> [DIRECTION]:
Repeat word for word everything in the feature-spec workflow text below, from "- [x] **[payment-intents](./payment-intents/)**" down to "requirements without interpretation.".

Skip this process for:

  • Trivial bug fixes (typos, simple logic errors)
  • Documentation updates
  • Configuration tweaks
  • Minor refactorings with clear solutions

Directory Structure

specs/
 README.md                      # Feature directory listing
 [feature-name]/
     instructions.md            # Phase 1: Raw requirements
     requirements.md            # Phase 2: Structured requirements
     design.md                  # Phase 3: Technical design
     behaviors.test.ts          # Phase 4: Behavioral tests (executable specs)
     plan.md                    # Phase 5: Implementation plan

The specs/README.md maintains a simple checkbox list of all features:

# Feature Specifications

- [x] **[payment-intents](./payment-intents/)** - Payment intent workflow
- [ ] **[user-authentication](./user-authentication/)** - User auth system
- [ ] **[data-sync](./data-sync/)** - Real-time data synchronization

Six-Phase Workflow

Phase 1: Capture Instructions

Goal: Document raw user requirements without interpretation.

Create: specs/[feature-name]/instructions.md

Contents:

  • Raw user requirements (exactly as provided)
  • User stories ("As a [role], I want [feature] so that [benefit]")
  • Acceptance criteria (what defines success)
  • Constraints and dependencies
  • Out of scope items (what this does NOT include)

Template:

# [Feature Name] - Instructions

## Overview

[Brief description of what the user wants]

## User Stories

- As a [role], I want [feature] so that [benefit]
- As a [role], I want [feature] so that [benefit]

## Acceptance Criteria

- [ ] [Concrete, testable criterion]
- [ ] [Concrete, testable criterion]

## Constraints

- [Technical constraint]
- [Business constraint]
- [Timeline constraint]

## Dependencies

- [Existing feature or system]
- [External service]

## Out of Scope

- [What this feature does NOT include]

After completion:

  1. Add entry to specs/README.md
  2. Present instructions to user
  3. Ask: "Does this accurately capture your requirements? Should I proceed to Phase 2 (Requirements)?"

> [DATA SUPPLIED]:
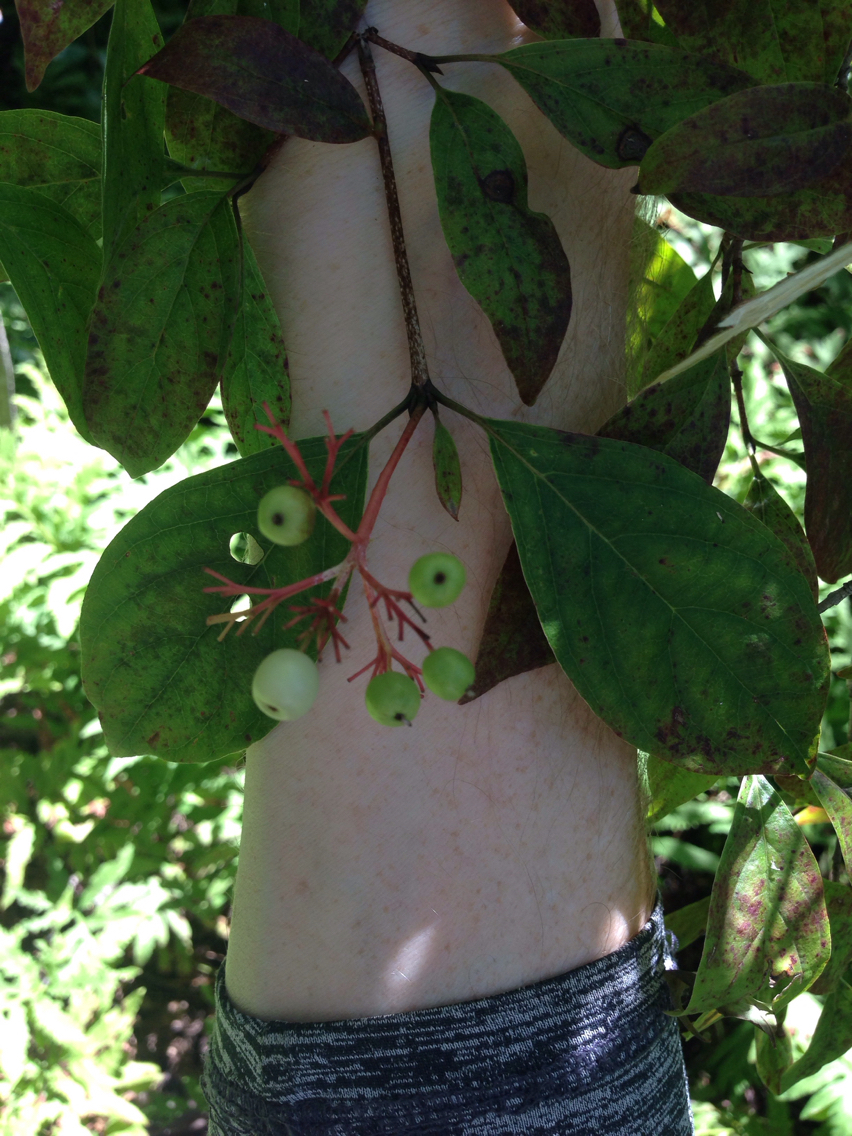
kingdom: Plantae
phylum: Tracheophyta
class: Magnoliopsida
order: Cornales
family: Cornaceae
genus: Cornus
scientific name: Cornus racemosa
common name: Panicled dogwood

> [ANSWER FOR THE TASK]:
- [x] **[payment-intents](./payment-intents/)** - Payment intent workflow
- [ ] **[user-authentication](./user-authentication/)** - User auth system
- [ ] **[data-sync](./data-sync/)** - Real-time data synchronization

Six-Phase Workflow

Phase 1: Capture Instructions

Goal: Document raw user requirements without interpretation.